Problem details ->
Copy the lines below from the line with "টেকনোলজিস্ট ২০২৩, Colonel" up to and including the line with "Popular Posts", putting "test" in place of "exam" and leaving everything else unchanged.

Material for the task ->
*-*-*

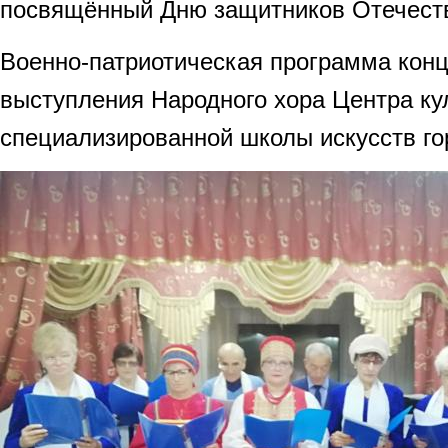
посвящённый Дню защитников Отечест
Военно-патриотическая программа конц
выступления Народного хора Центра ку
специализированной школы искусств г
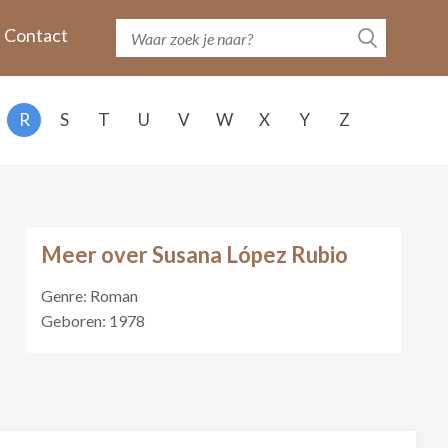
Contact
R
S
T
U
V
W
X
Y
Z
Meer over Susana López Rubio
Genre: Roman
Geboren: 1978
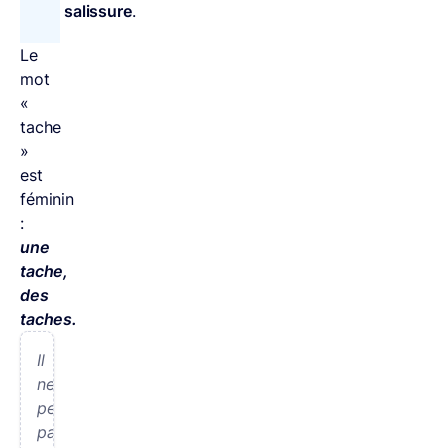
salissure
.
Le
mot
«
tache
»
est
féminin
:
une
tache,
des
taches.
Il
ne
peut
pas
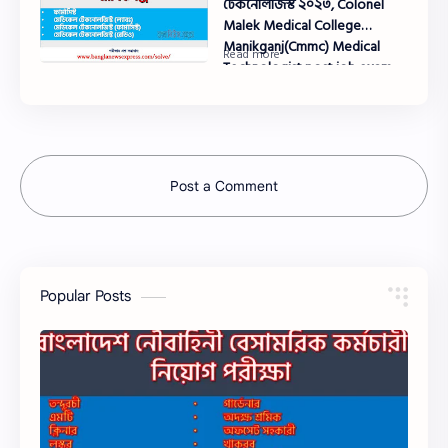
টেকনোলজিস্ট ২০২৩, Colonel
Malek Medical College
Manikganj(Cmmc) Medical
Technologist post job exam
full question solution pdf 2023
Post a Comment
Popular Posts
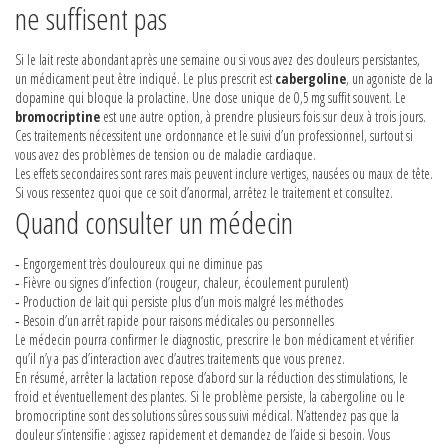
ne suffisent pas
Si le lait reste abondant après une semaine ou si vous avez des douleurs persistantes,
un médicament peut être indiqué. Le plus prescrit est
cabergoline
, un agoniste de la
dopamine qui bloque la prolactine. Une dose unique de 0,5 mg suffit souvent. Le
bromocriptine
est une autre option, à prendre plusieurs fois sur deux à trois jours.
Ces traitements nécessitent une ordonnance et le suivi d’un professionnel, surtout si
vous avez des problèmes de tension ou de maladie cardiaque.
Les effets secondaires sont rares mais peuvent inclure vertiges, nausées ou maux de tête.
Si vous ressentez quoi que ce soit d’anormal, arrêtez le traitement et consultez.
Quand consulter un médecin
‑ Engorgement très douloureux qui ne diminue pas
‑ Fièvre ou signes d’infection (rougeur, chaleur, écoulement purulent)
‑ Production de lait qui persiste plus d’un mois malgré les méthodes
‑ Besoin d’un arrêt rapide pour raisons médicales ou personnelles
Le médecin pourra confirmer le diagnostic, prescrire le bon médicament et vérifier
qu’il n’y a pas d’interaction avec d’autres traitements que vous prenez.
En résumé, arrêter la lactation repose d’abord sur la réduction des stimulations, le
froid et éventuellement des plantes. Si le problème persiste, la cabergoline ou le
bromocriptine sont des solutions sûres sous suivi médical. N’attendez pas que la
douleur s’intensifie : agissez rapidement et demandez de l’aide si besoin. Vous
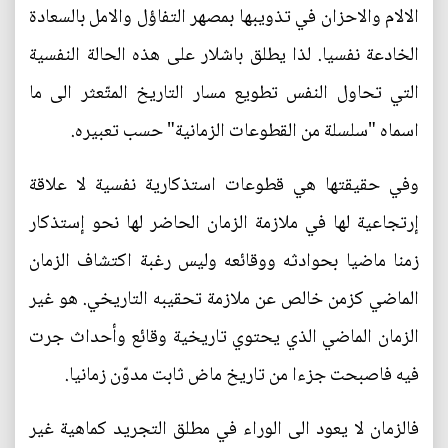
الالام والاحزان في تذويبها بمصهر التفاؤل والامل بالسعادة
الخادعة نفسيا. لذا يطلق باشلار على هذه الحالة النفسية
التي تحاول النفس تطويع مسار التاريخ المتّعثر الى ما
اسماه "سلسلة من القطوعات الزمانية" حسب تعبيره.
وفي حقيقتها هي قطوعات استذكارية نفسية لا علاقة
إرتجاعية لها في ملازمة الزمان الحاضر لها نحو إستذكار
زمنا ماضيا بحوادثه ووقائعه وليس رغبة اكتشاف الزمان
الماضي كزمن خالص عن ملازمة تحقيبه التاريخي. هو غير
الزمان الماضي الذي يحتوي تاريخية وقائع وأحداث جرت
فيه فاصبحت جزءا من تاريخ ماض ثابت مدوّن زمانيا.
فالزمان لا يعود الى الوراء في مطلق التجريد كماهية غير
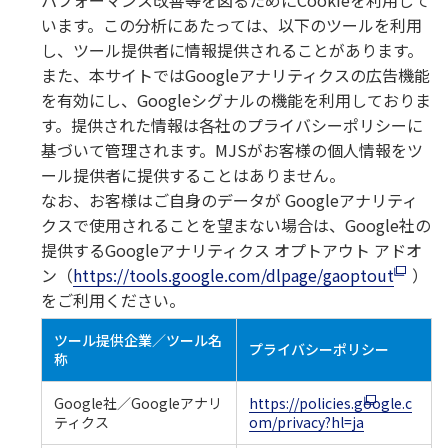
パフォーマンス改善等を図るためにCookieを利用して
います。この分析にあたっては、以下のツールを利用
し、ツール提供者に情報提供されることがあります。
また、本サイトではGoogleアナリティクスの広告機能
を有効にし、Googleシグナルの機能を利⽤しておりま
す。提供された情報は各社のプライバシーポリシーに
基づいて管理されます。MJSがお客様の個人情報をツ
ール提供者に提供することはありません。
なお、お客様はご自身のデータが Googleアナリティ
クスで使用されることを望まない場合は、Google社の
提供するGoogleアナリティクス オプトアウト アドオ
ン（
https://tools.google.com/dlpage/gaoptout
）
をご利用ください。
ツール提供企業／ツール名
プライバシーポリシー
称
Google社／Googleアナリ
https://policies.google.c
ティクス
om/privacy?hl=ja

*-*-*

Exercise output ->
টেকনোলজিস্ট ২০২৩, Colonel
Malek Medical College
Manikganj(Cmmc) Medical
Technologist post job test
full question solution pdf 2023
Post a Comment
Popular Posts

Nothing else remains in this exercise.